Era feliz; el simple hecho de estar rodeada de naturaleza, aves y ardillas, era mi mundo, ese lugar alejado de todo era mi refugio, era mi esencia donde me permitía sentirme libre y plena. Recuerdo que ahí el tiempo pasaba y rozaba mis mejillas como una brisa de verano.

Solía correr descalza, dejando que mis pies y mi alma se unieran con el corazón de la tierra. Amaba la sensación del pasto húmedo que me conectaba con algo más profundo. Vivir no era complicado, era celebrado, era deseado.

Sentía que podía manipular las estaciones, jugar con el viento y escuchar los árboles hablar en su idioma. En ese entonces, tal vez no lo sabía, pero estaba viviendo una época memorable, inolvidable... que hoy, después de tanto tiempo, regresa a mi memoria inmensurable.

Pero… ¿por qué tuvo que ser así?

En un abrir y cerrar de ojos toda mi vida pasó por mi mente, momentos, amigos, errores, familia, todo resultó ser tan efímero que sin darme cuenta me desperté de aquella hermosa ilusión con la mirada perdida, y fue entonces que volví a la realidad, una realidad más fría.

Qué asustada y arrepentida me sentí al instante, al darme cuenta de que nunca volveré a sentir una emoción así.

sentí como si mi niña interior aún viviese en mi aunque un poco más callada y más lejana.

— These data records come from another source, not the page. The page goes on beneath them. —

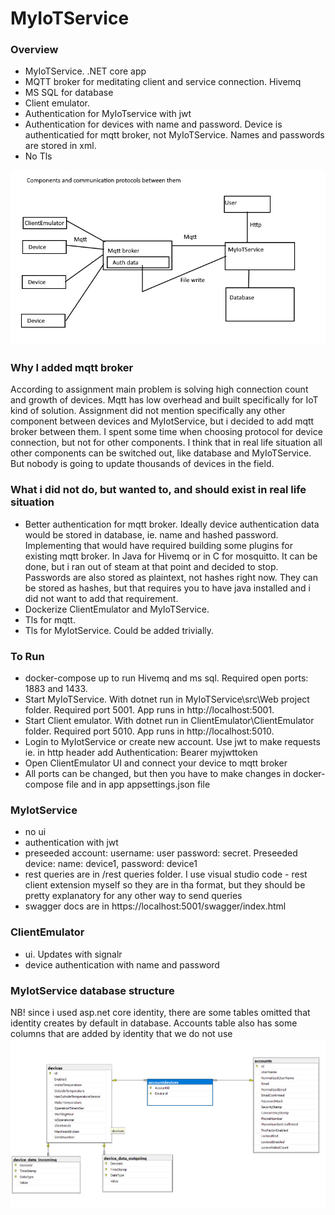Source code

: # MyIoTService

### Overview 

* MyIoTService. .NET core app
* MQTT broker for meditating client and service connection. Hivemq
* MS SQL for database
* Client emulator.
* Authentication for MyIoTservice with jwt
* Authentication for devices with name and password. Device is authenticatied for mqtt broker, not MyIoTService. Names and passwords are stored in xml.
* No Tls

![Overview](https://github.com/arvikangas/ProExpertMyIoTService/blob/master/docs/Overview.png)

### Why I added mqtt broker
According to assignment main problem is solving high connection count and growth of devices. Mqtt has low overhead and built specifically for IoT kind of solution. Assignment did not mention specifically any other component between devices and MyIotService, but i decided to add mqtt broker between them. I spent some time when choosing protocol for device connection, but not for other components. I think that in real life situation all other components can be switched out, like database and MyIoTService. But nobody is going to update thousands of devices in the field. 

### What i did not do, but wanted to, and should exist in real life situation
* Better authentication for mqtt broker. Ideally device authentication data would be stored in database, ie. name and hashed password. Implementing that would have required building some plugins for existing mqtt broker. In Java for Hivemq or in C for mosquitto. It can be done, but i ran out of steam at that point and decided to stop. Passwords are also stored as plaintext, not hashes right now. They can be stored as hashes, but that requires you to have java installed and i did not want to add that requirement.
* Dockerize ClientEmulator and MyIoTService. 
* Tls for mqtt.
* Tls for MyIotService. Could be added trivially.

### To Run
* docker-compose up to run Hivemq and ms sql. Required open ports: 1883 and 1433.
* Start MyIoTService. With dotnet run in MyIoTService\src\Web project folder. Required port 5001. App runs in http://localhost:5001.
* Start Client emulator. With dotnet run in ClientEmulator\ClientEmulator folder.  Required port 5010. App runs in http://localhost:5010.
* Login to MyIotService or create new account. Use jwt to make requests ie. in http header add Authentication: Bearer myjwttoken
* Open ClientEmulator UI and connect your device to mqtt broker
* All ports can be changed, but then you have to make changes in docker-compose file and in app appsettings.json file

### MyIotService
* no ui
* authentication with jwt
* preseeded account: username: user password: secret. Preseeded device: name: device1, password: device1
* rest queries are in /rest queries folder. I use visual studio code - rest client extension myself so they are in tha format, but they should be pretty explanatory for any other way to send queries
* swagger docs are in https://localhost:5001/swagger/index.html

### ClientEmulator
* ui. Updates with signalr
* device authentication with name and password

### MyIotService database structure
NB! since i used asp.net core identity, there are some tables omitted that identity creates by default in database. Accounts table also has some columns that are added by identity that we do not use
![Database](https://github.com/arvikangas/ProExpertMyIoTService/blob/master/docs/Database.png)
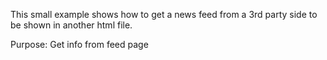 This small example shows how to get a news feed from a 3rd party side to be shown in another html file.

Purpose: Get info from feed page
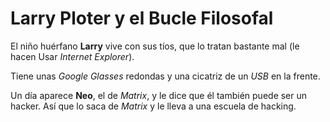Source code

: # Larry Ploter y el Bucle Filosofal

El niño huérfano **Larry** vive con sus tíos, que lo tratan bastante mal
(le hacen Usar *Internet Explorer*).

Tiene unas *Google Glasses* redondas y una cicatriz de un *USB* en la frente.

Un día aparece **Neo**, el de *Matrix*, y le dice que él también puede ser un hacker.
Así que lo saca de *Matrix* y le lleva a una escuela de hacking.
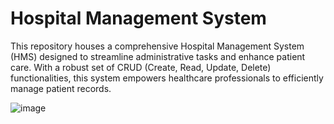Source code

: # Hospital Management System

This repository houses a comprehensive Hospital Management System (HMS) designed to streamline administrative tasks and enhance patient care. With a robust set of CRUD (Create, Read, Update, Delete) functionalities, this system empowers healthcare professionals to efficiently manage patient records.<br>

![image](https://github.com/kufiev/Hospital-Management/assets/90453759/82394648-c427-497e-8c7d-b144dc7a2a7d)
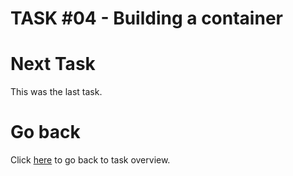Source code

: # TASK #04 - Building a container

# Next Task

This was the last task.

# Go back

Click [here](../README) to go back to task overview.
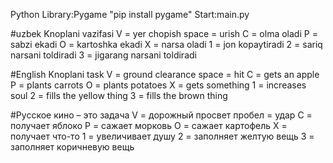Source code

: Python Library:Pygame "pip install pygame"
Start:main.py

#uzbek Knoplani vazifasi
V = yer chopish
space = urish
C = olma oladi
P = sabzi ekadi
O = kartoshka ekadi
X = narsa oladi
1 = jon kopaytiradi 
2 = sariq narsani toldiradi 
3 = jigarang narsani toldiradi

#English Knoplani task
V = ground clearance
space = hit
C = gets an apple
P = plants carrots
O = plants potatoes
X = gets something
1 = increases soul
2 = fills the yellow thing
3 = fills the brown thing

#Русское кино – это задача
V = дорожный просвет
пробел = удар
C = получает яблоко
P = сажает морковь
O = сажает картофель
X = получает что-то
1 = увеличивает душу
2 = заполняет желтую вещь
3 = заполняет коричневую вещь
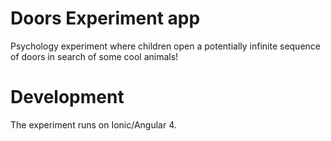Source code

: # Doors Experiment app
Psychology experiment where children open a potentially infinite sequence of doors in search of some cool animals!

# Development
The experiment runs on Ionic/Angular 4.

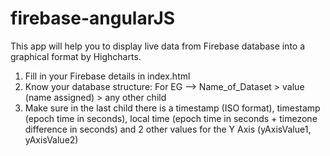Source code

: # firebase-angularJS

This app will help you to display live data from Firebase database into a graphical format by Highcharts.

1) Fill in your Firebase details in index.html
2) Know your database structure: For EG --> Name_of_Dataset > value (name assigned) > any other child
3) Make sure in the last child there is a timestamp (ISO format), timestamp (epoch time in seconds), local time (epoch time in seconds + timezone difference in seconds) and 2 other values for the Y Axis (yAxisValue1, yAxisValue2)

¿Y cuál era el motivo por el que estaba ahí, tumbada en el pastizal, mirando aquellas hermosas figuras y dejando pasar por mi ser cada imagen de mi vida?

El hecho de que estuviera ahí es porque siempre le pertenecía al viento y a la brisa.

Al entenderlo, solo me quedo aceptar que mi lugar si estaba allá, en ese hermoso rincón donde siempre estarán esas nubes esponjosas. donde todo es más puro, más limpio, más libre. Y que tal vez, al reposar en ellas por la eternidad, pueda en otra vida volver a sentir lo que sentí cuando tenía 8 años... y era feliz.